Article Preview
TopIntroduction
Outlier detection mechanism is the detecting of a different pattern or an unusual pattern that is different from the rest of the normal data set. Outlier detection is usually done to indicate and identify the defective data or a behavior. Sometimes outlier detection is done to analyses the data for security and scientific interest. Instead of discarding the data, researchers sometimes compose the data pattern in the form of data mining technique so that same pattern can be detected very easily in the near future.
The data incoming to the system is in the form of chunks or streams. The data in the form of chunks are usually datagram. The datagram is similar in size and is possible to detect and identify the outliers in it very easily. When the data is the form of streams, it becomes difficult to analyze the data on the regular basis as the stream is continuous and enormous data comes into the system. As the streamed data is continuous is nature, it becomes nearly impractical to store it in a memory and analyze it thoroughly for abnormal behavior. This gave rise to the use of stream outlier detection mechanism which works on one pass basis. The streamed data is put into the tunnel of data outlier detection mechanism such that the outlier is detected in a single pass which overcome the need to store the data in the memory and analyze it fragment by fragment.
Although the density-based outlier detection approaches are proven to be accurate, they are also known to be computationally demanding. Therefore, when using kernel density estimation to detect outliers in a high volume, high-speed data stream, we need to speed up the computation to keep up the rate of input that is stream data.
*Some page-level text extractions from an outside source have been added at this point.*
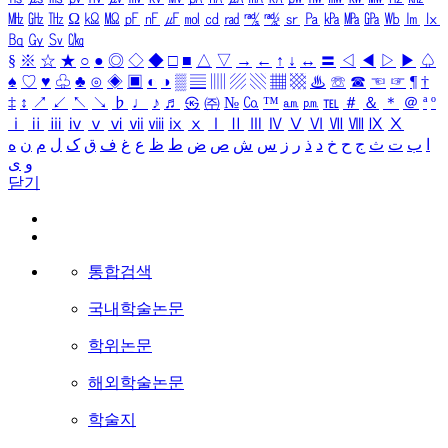
㎒
㎓
㎔
Ω
㏀
㏁
㎊
㎋
㎌
㏖
㏅
㎭
㎮
㎯
㏛
㎩
㎪
㎫
㎬
㏝
㏐
㏓
㏃
㏉
㏜
㏆
§
※
☆
★
○
●
◎
◇
◆
□
■
△
▽
→
←
↑
↓
↔
〓
◁
◀
▷
▶
♤
♠
♡
♥
♧
♣
⊙
◈
▣
◐
◑
▒
▤
▥
▨
▧
▦
▩
♨
☏
☎
☜
☞
¶
†
‡
↕
↗
↙
↖
↘
♭
♩
♪
♬
㉿
㈜
№
㏇
™
㏂
㏘
℡
＃
＆
＊
＠
ª
º
ⅰ
ⅱ
ⅲ
ⅳ
ⅴ
ⅵ
ⅶ
ⅷ
ⅸ
ⅹ
Ⅰ
Ⅱ
Ⅲ
Ⅳ
Ⅴ
Ⅵ
Ⅶ
Ⅷ
Ⅸ
Ⅹ
ا
ب
ت
ث
ج
ح
خ
د
ذ
ر
ز
س
ش
ص
ض
ط
ظ
ع
غ
ف
ق
ک
ل
م
ن
ه
و
ی
닫기
통합검색
국내학술논문
학위논문
해외학술논문
학술지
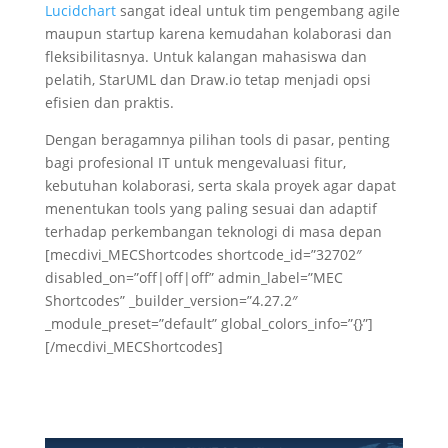
Lucidchart
sangat ideal untuk tim pengembang agile
maupun startup karena kemudahan kolaborasi dan
fleksibilitasnya. Untuk kalangan mahasiswa dan
pelatih, StarUML dan Draw.io tetap menjadi opsi
efisien dan praktis.
Dengan beragamnya pilihan tools di pasar, penting
bagi profesional IT untuk mengevaluasi fitur,
kebutuhan kolaborasi, serta skala proyek agar dapat
menentukan tools yang paling sesuai dan adaptif
terhadap perkembangan teknologi di masa depan
[mecdivi_MECShortcodes shortcode_id=”32702″
disabled_on=”off|off|off” admin_label=”MEC
Shortcodes” _builder_version=”4.27.2″
_module_preset=”default” global_colors_info=”{}”]
[/mecdivi_MECShortcodes]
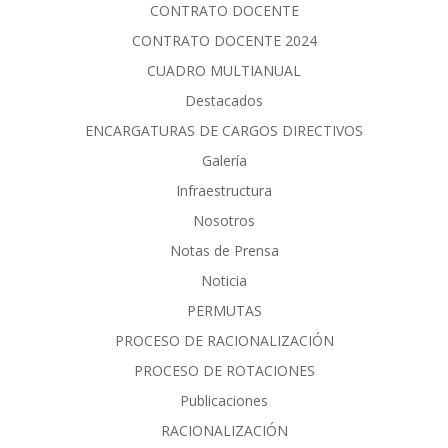
CONTRATO DOCENTE
CONTRATO DOCENTE 2024
CUADRO MULTIANUAL
Destacados
ENCARGATURAS DE CARGOS DIRECTIVOS
Galería
Infraestructura
Nosotros
Notas de Prensa
Noticia
PERMUTAS
PROCESO DE RACIONALIZACIÓN
PROCESO DE ROTACIONES
Publicaciones
RACIONALIZACIÓN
The purpose of designing the Graphics Processing Units (GPUs) is to handle high parallel workloads also to execute thousands of threads which are concurrent. With the introduction of CUDA (Compute Unified Device Architecture) (Nair et al., 2011; Hudlicka, 2011; Zhang et al., 2017), it is also called as architecture for general purpose parallel computing and programming model, GPU computing became more and more popular in general-purpose data mining applications. To comply with the real-time processing requirements of streaming data, we use parallel processing powers of GPUs to accelerate kernel density estimation and generate timely manner results. As compare to multi-core implementation our experimental results show that method achieved 20 times higher speed on real-world datasets.
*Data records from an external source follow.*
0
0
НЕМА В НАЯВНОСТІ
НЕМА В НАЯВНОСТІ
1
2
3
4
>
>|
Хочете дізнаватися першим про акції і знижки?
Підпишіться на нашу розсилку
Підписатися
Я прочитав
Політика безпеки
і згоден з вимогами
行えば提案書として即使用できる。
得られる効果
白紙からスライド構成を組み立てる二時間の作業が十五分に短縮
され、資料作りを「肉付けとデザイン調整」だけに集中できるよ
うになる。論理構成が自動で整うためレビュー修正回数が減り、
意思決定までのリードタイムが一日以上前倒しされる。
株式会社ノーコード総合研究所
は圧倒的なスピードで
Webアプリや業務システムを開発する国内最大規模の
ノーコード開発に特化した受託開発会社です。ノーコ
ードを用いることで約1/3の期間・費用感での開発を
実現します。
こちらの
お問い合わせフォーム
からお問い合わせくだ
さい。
In the mechanism of outlier detection, sometimes the nature of data changes for prolong period of time. Hence it is very difficult to mark the behavior as outlier as soon as the behavior is detected. This gave rise to the mechanism of dividing the data into batches also called as windows. The portion of the data stream called window is analyzed for outlier behavior.
Once the detection algorithm finds the outlier, before marking it as an outlier behavior, it checks the series of windows before and after the outlier-window so that it makes easy to decide the outlier occurrence. It is also said that the entire data set over a period of time has to be considered before coming over to the final decision of abnormal behavior.
As shown in the Figure 1, there are 2 windows having cluster named as A, A’, B, B’ and H. As researchers see that in the first window, there are 2 clusters named as A and A’. As these clusters are separated from each other and has sufficient number of members, researchers cannot consider either of them as an outlier.
The second window also has the same case. The second window has B and B’. It would be very early to consider either of them as an outlier as the behavior of the network or the data generated over the network has a variation. This gave rise to the most dynamic solution of cumulative resulting where the behavior of both the results are considered together to identify the outlier or abnormal behavior.
Figure 1. Cluster and Cumulative results
Once the cumulative result is obtained, the cluster named as H is neither collaborated with other clusters nor has sufficient members to treat it as a cluster. It leads to the final conclusion that the cluster H is an abnormal behavior indentified over the streamed data and can be considered as an outlier.